ASSIGNMENT -> Start at the line in the entries below that contains "notebook: none [448,288,552,322]", stop at the line that contains "bottle: present [806,171,836,235]", and output exactly the lines in that span, both ends included.

DATA FOR PROCESSING ->
★ ★ ★ ★

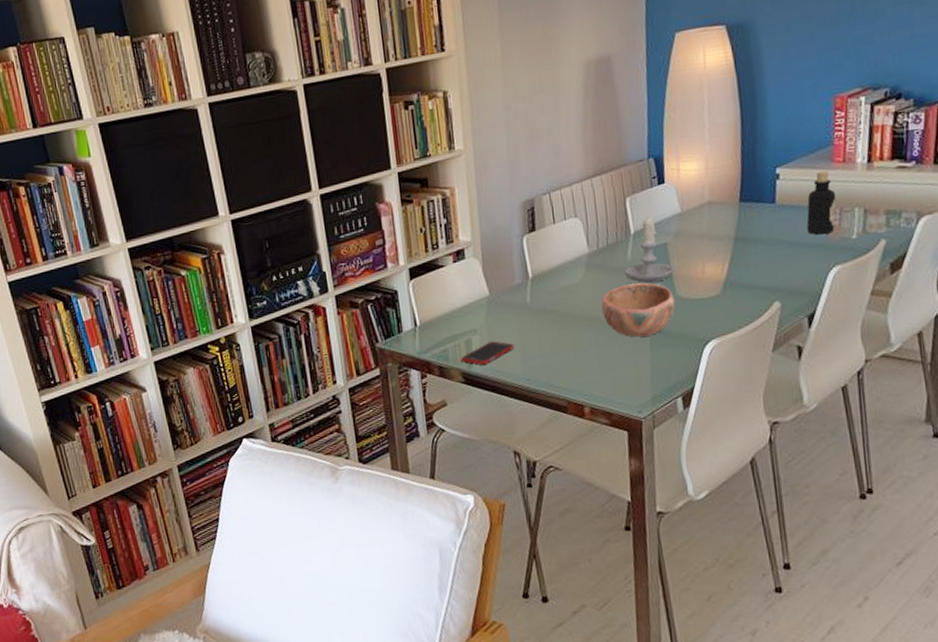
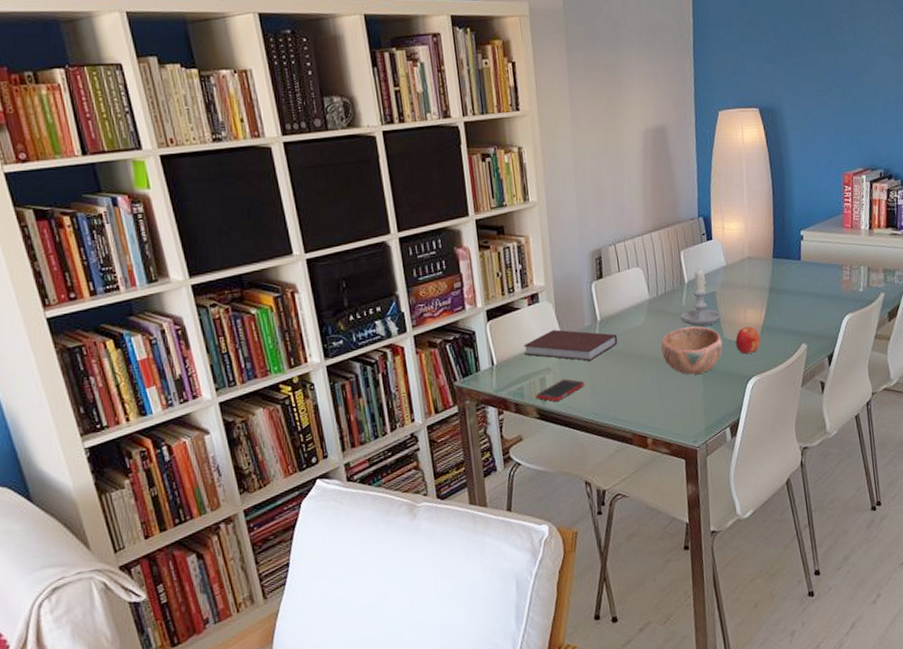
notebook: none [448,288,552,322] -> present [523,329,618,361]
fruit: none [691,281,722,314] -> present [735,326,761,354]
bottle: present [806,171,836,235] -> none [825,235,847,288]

★ ★ ★ ★

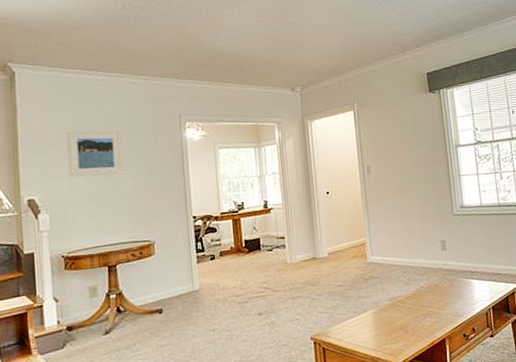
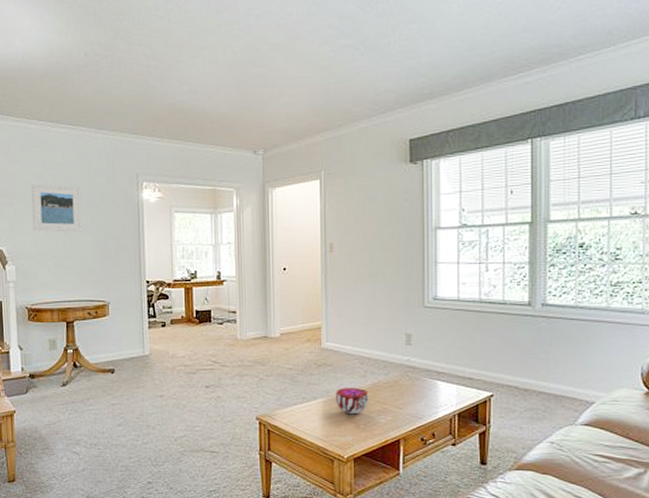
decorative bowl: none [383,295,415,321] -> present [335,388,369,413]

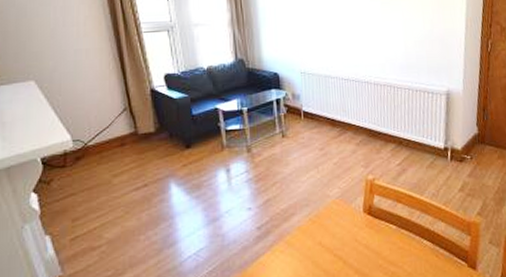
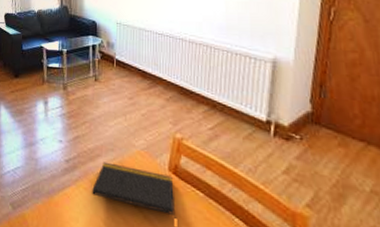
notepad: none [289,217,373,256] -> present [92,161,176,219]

★ ★ ★ ★

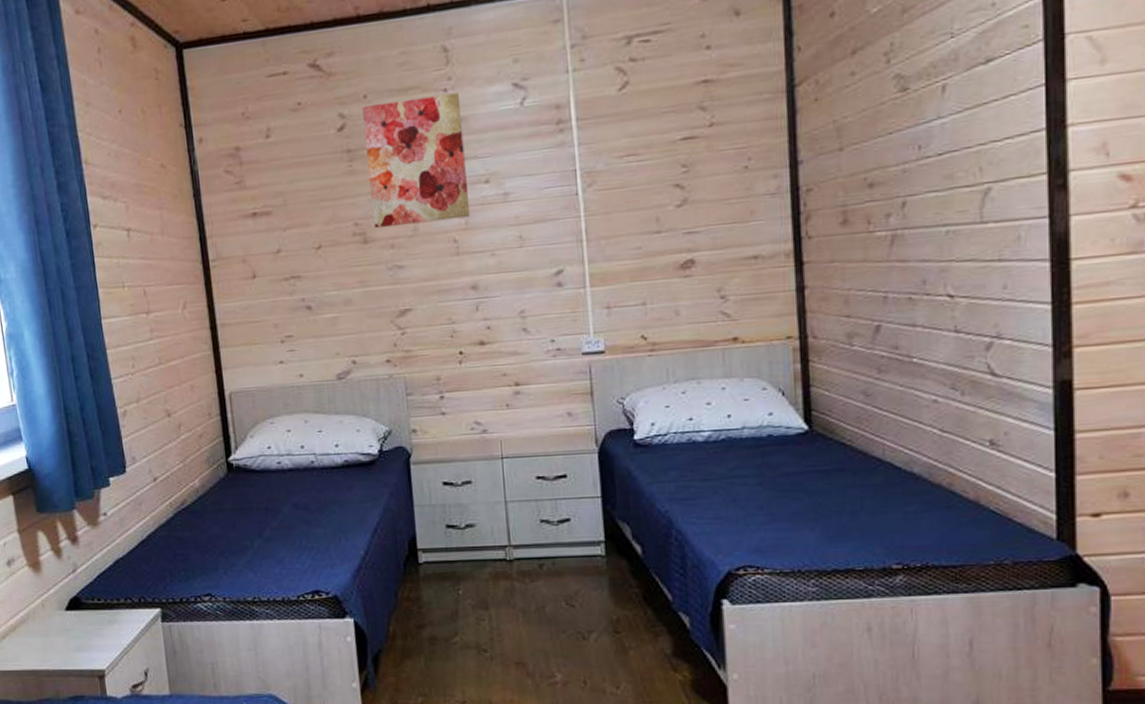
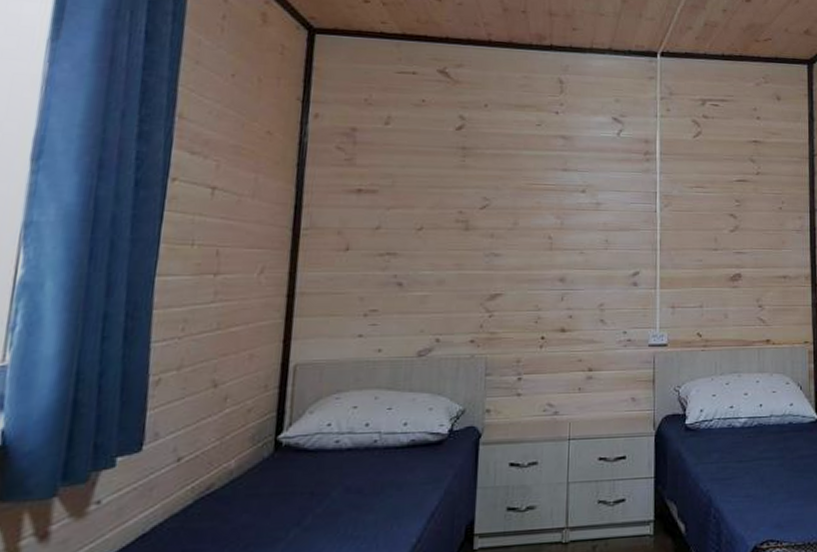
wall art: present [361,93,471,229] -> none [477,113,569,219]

★ ★ ★ ★

SOLVED EXERCISE ->
notebook: none [448,288,552,322] -> present [523,329,618,361]
fruit: none [691,281,722,314] -> present [735,326,761,354]
bottle: present [806,171,836,235] -> none [825,235,847,288]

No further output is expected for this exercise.